→ Brief 1: List every game the editorial on Minecraft's influence names as having been heavily influenced by Minecraft.
→ Brief 2:
Decide whether each statement agrees with the editorial on Minecraft's influence. For each, answer yes or no and quote the deciding words from the editorial.
(a) Blockland came out after Minecraft.
(b) Minecraft gave rise to a new funding method for games.
(c) The writer argues that every voxel game is ripping off Minecraft.
→ Brief 3: In the editorial on Minecraft's influence, which figures from human evolution is Minecraft compared to?

→ Supplied passage:
########
Cubelands, FortressCraft, Total Miner, Blockade Runner, ScrumbleShip, Manic Digger,
Blockland (was pointed out that Blockland is older than Minecraft, point remains the same though!), etc. all share one thing in common: they were heavily influenced by Minecraft, the wonder indie-gem that turned the entire gaming industry on it’s head and not only spawned the most successful indie title in the world but also an entire genre and funding method (alpha funding) for future games.
Sidenote: You can take from this editorial what you will as it’ll contain some history, speculation, etc. but my ultimate point is to help quell the notion that every voxel game out there is “ripping off” Minecraft. The simple fact is that game development is an evolutionary process and Minecraft just happens to be the gaming equivalent of Homo habilis or Homo ergaster (to borrow from human evolution).
Like Metroid, Castlevania and Rogue before it Minecraft has done something that few games have ever done before, it has single handedly superceded itself to become the basis by which others games mirror it. That is not only incredible it’s downright phenomenal (yes there’s a difference!).
########
→ Provided data:
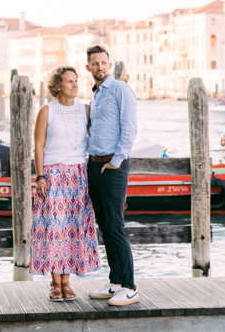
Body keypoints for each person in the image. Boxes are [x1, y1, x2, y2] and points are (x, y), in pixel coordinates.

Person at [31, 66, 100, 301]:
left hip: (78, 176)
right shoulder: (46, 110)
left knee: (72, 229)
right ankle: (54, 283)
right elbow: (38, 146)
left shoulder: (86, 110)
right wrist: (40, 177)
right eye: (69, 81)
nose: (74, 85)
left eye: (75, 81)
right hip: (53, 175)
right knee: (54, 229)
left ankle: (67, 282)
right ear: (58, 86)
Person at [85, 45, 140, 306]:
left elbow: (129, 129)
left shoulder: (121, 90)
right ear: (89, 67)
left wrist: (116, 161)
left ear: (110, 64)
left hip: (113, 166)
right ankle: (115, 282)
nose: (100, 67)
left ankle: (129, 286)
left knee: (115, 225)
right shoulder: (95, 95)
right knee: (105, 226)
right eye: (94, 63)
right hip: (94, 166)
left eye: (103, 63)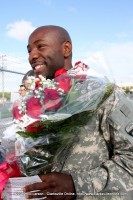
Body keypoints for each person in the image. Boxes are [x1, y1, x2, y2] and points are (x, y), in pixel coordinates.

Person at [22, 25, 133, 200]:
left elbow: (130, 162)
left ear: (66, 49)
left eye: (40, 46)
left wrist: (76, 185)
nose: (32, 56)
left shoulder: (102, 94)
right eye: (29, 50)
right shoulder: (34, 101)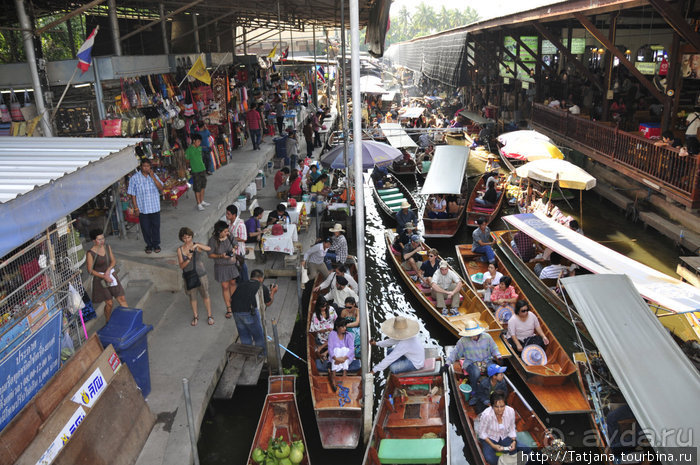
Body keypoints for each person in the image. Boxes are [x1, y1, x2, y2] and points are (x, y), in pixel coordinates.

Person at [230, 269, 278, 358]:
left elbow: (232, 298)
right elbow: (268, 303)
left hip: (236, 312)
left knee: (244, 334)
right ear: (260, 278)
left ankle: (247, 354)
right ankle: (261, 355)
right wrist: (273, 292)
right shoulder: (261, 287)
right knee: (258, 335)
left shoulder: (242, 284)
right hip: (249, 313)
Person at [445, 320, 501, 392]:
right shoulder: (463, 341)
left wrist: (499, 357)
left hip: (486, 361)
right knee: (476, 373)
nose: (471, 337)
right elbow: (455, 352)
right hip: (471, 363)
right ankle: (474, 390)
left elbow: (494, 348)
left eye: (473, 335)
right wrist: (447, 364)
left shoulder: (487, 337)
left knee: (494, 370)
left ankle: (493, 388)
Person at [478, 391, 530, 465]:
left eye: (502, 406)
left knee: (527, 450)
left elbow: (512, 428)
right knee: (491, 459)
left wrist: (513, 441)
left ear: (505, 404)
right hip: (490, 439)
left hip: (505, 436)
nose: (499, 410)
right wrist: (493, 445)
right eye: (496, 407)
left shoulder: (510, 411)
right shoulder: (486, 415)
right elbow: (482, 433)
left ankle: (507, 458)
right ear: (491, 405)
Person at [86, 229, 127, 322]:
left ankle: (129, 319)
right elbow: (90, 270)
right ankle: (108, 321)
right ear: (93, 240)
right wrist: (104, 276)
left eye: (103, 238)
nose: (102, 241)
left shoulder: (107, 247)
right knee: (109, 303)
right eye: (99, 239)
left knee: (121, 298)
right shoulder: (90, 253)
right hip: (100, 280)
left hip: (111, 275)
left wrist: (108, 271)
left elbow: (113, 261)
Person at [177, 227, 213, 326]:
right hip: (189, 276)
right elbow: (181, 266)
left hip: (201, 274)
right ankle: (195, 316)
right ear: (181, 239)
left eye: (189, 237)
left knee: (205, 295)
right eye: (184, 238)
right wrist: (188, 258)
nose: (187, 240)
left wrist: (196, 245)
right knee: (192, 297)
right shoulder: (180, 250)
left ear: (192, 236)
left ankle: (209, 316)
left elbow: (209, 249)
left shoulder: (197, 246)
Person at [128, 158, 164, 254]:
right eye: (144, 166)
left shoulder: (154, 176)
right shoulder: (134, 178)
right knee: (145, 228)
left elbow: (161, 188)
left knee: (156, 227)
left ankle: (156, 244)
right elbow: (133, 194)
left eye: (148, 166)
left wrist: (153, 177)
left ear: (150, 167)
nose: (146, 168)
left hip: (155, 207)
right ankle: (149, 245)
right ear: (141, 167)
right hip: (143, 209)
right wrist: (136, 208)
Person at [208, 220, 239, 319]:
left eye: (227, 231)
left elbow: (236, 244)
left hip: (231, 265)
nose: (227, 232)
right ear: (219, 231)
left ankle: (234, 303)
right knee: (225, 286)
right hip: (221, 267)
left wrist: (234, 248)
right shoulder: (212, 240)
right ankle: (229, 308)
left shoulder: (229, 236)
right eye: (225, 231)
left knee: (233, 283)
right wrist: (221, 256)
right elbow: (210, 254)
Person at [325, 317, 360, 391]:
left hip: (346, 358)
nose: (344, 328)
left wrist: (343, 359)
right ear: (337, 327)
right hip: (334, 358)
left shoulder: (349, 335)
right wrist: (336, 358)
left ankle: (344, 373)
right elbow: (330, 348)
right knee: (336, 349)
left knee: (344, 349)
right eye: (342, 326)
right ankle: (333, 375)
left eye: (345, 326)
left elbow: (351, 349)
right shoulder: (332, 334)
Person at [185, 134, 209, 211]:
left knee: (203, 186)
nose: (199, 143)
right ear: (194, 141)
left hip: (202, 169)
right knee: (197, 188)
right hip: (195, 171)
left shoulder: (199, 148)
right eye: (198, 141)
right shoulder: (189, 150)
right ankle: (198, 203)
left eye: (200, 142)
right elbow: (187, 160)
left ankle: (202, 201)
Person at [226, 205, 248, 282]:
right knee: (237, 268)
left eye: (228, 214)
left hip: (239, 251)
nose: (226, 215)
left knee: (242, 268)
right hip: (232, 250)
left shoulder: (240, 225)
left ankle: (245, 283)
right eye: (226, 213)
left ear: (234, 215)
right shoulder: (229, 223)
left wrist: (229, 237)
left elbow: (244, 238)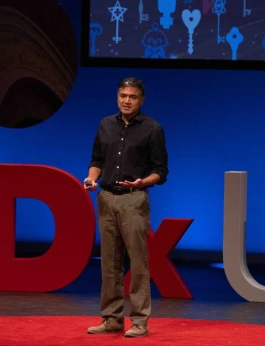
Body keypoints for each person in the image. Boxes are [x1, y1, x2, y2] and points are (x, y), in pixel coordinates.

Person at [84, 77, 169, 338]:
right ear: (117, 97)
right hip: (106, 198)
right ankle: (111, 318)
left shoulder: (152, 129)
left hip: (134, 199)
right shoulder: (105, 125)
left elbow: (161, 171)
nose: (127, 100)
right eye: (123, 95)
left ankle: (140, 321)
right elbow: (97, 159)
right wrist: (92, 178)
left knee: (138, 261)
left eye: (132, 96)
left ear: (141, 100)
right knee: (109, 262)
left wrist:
########
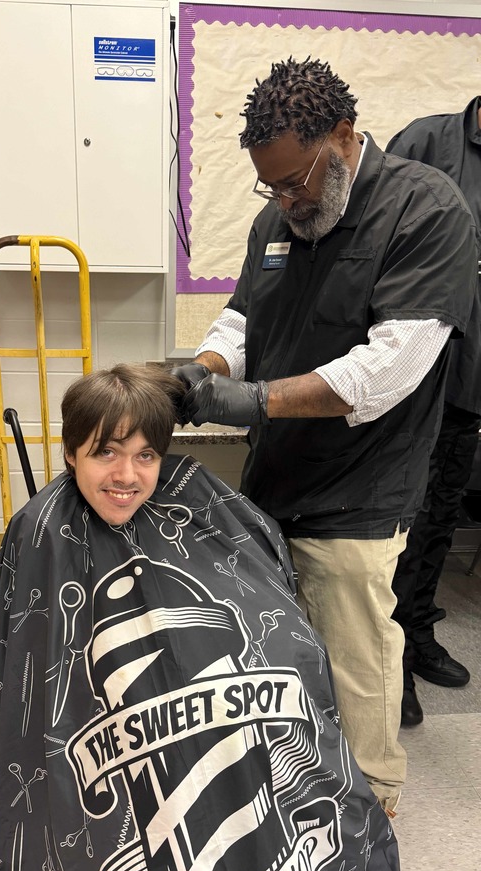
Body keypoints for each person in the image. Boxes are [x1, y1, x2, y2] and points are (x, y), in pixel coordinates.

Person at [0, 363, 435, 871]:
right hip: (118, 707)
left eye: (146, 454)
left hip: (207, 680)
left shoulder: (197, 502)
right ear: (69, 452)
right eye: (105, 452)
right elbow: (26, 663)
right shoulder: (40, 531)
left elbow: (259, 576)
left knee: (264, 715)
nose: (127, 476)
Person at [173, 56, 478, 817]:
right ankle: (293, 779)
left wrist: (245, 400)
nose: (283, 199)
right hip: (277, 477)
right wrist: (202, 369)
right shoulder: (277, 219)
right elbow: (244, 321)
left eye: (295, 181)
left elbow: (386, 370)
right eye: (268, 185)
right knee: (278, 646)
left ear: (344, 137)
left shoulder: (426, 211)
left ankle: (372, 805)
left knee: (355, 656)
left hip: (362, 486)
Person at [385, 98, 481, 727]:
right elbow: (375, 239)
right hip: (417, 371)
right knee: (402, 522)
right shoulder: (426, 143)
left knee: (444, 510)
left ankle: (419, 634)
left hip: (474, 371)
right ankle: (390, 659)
########
→ Expected answer 1: Cubelands, FortressCraft, Total Miner, Blockade Runner, ScrumbleShip, Manic Digger, Blockland

→ Expected answer 2:
(a) No: "Blockland is older than Minecraft"
(b) Yes: "an entire genre and funding method (alpha funding) for future games"
(c) No: "my ultimate point is to help quell the notion that every voxel game out there is “ripping off” Minecraft"

→ Expected answer 3: Homo habilis or Homo ergaster